### Отрывок из текста

● ● ● ● ● ● ●

А тогда, до войны на этом столе, на диване, подоконнике, на полу рассаживались молодые непечатавшиеся поэты. Это здесь «Готовились в пророки/ товарищи мои». И стены — в клеевой, многолетней краске — впитали их голоса, их стихи, споры, горячность, надежды…

Из госпиталя, куда Борис попал в самом начале войны с тяжелым ранением, пришла от него открытка:

«Дорогая Леночка!

Получил твою телеграмму и письмо и весьма рад. Уезжаю очень скоро, как раз через столько, что ты успеешь ответить авиапочтой или фото. Сегодня получил увольнительную. Пошел в город в ресторан, встретил четырех знакомых из МЮИ…

Очень скучаю по Павлу, роман его кажется мне написанным не ямбом, а таким особым модернизированным так-то виком.

Целую тебя. Напиши телефоны, по кот. можно звонить в Москву. Что Смоленский и твой брат? Привет Литинституту! Мы еще доругаемся!! Борис».

Даты, как обычно под стихами, и тут нет. Только адрес: Свердловск, 14, п/я 256. Слуцкому. Дату фиксирует штамп авиапочты: 11-9-41 (И сентября 1941 г.). Я еще с месяц в Москве.

● ● ● ● ● ● ●

### Исходные строки
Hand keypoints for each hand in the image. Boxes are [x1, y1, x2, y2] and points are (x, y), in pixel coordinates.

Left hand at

● ● ● ● ● ● ●

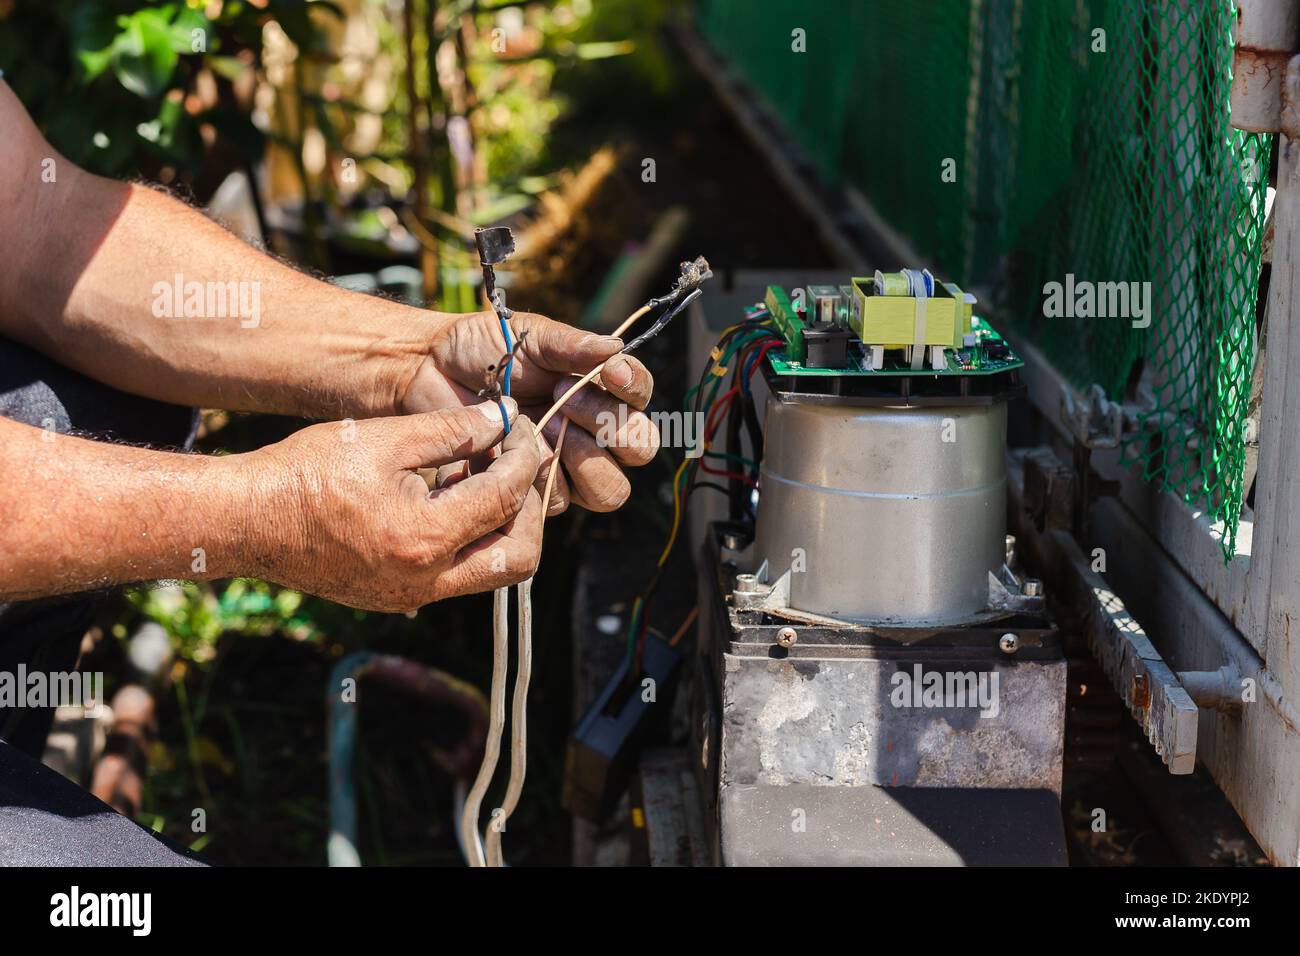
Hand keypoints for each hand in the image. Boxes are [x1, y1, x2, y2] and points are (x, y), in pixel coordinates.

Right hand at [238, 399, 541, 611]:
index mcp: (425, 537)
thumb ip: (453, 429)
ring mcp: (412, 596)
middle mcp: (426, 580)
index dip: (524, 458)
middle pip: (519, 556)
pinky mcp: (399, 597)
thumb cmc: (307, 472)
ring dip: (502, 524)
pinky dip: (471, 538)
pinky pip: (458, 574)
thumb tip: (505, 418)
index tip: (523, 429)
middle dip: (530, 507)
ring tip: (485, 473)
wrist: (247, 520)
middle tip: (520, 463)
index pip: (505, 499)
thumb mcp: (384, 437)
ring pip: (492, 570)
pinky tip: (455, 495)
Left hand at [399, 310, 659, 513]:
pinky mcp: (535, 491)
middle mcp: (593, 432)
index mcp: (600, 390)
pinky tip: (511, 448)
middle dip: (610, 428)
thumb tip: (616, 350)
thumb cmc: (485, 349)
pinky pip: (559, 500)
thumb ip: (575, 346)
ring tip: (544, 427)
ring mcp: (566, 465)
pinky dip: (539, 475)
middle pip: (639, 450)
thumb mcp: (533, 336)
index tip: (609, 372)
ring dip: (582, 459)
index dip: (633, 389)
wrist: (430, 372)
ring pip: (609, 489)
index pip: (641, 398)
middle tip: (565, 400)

● ● ● ● ● ● ●

### Задания
1. Ответьте по отрывку об открытке Бориса:
(a) Куда Борис попал в самом начале войны?
(b) Кого Борис встретил в ресторане, когда получил увольнительную?
(c) Какой адрес указан на открытке?
2. Допишите продолжение отрывка об открытке Бориса с того места, где он обрывается.
Строки для работы не понадобятся.

### Ответы по номерам
1.
(a) В госпиталь, с тяжелым ранением.
(b) Четырех знакомых из МЮИ.
(c) Свердловск, 14, п/я 256. Слуцкому.

2.
На фронте, спустя полтора года после гибели Павла, Слуцкий с тоской писал мне: «Речь идет о самом честном из всех нас, о свершившемся Иоанне — предтече нескольких малонадежных Христов». Ему нужно было время — выносить в себе, определиться в патетической формуле жизни и смерти Павла. Может, в душе напрашивались строки Мережковского: «Дерзновенны наши речи,/ Но на смерть осуждены/ Слишком ранние предтечи/ Слишком медленной весны». Писал, что надо распорядиться о сохранении каждой строчки Павла. «Это уже история литературы. Пусть попробуют усомниться». В Литинститут он посылал требовательные, суровые напоминания: отыскать, собрать рукописи Павла Когана.

А о Кульчицком, отстраняя от себя непоправимое, он все только — Мишка, Мишка.

Событием в то первое появление Бориса Слуцкого после войны была его книга — машинописная, переплетенная. Он гнал ее в последние месяцы уже после войны, перед отпуском как свой весомый отчет, чтоб не с пустыми руками явиться. И писалась она с тем обольщением вольностью, которая, казалось, пребудет с Победой и устоит.

Вначале он пишет о возвращении из госпиталя в канун праздника: «6 ноября я проезжал через Саратов. Была метель — первая в этом году. Ночью на станции, ярко освещенной радужными фонарями, продавалось мороженое — 50 копеек порция — сахарин, крашеный снег, подслащенный и расцвеченный электричеством. Оно таяло задолго до губ — в руках, и невидимыми ручейками скапывало на землю. Россия казалась эфемерной и несуществующей, и Саратов последним углом, закутком ее.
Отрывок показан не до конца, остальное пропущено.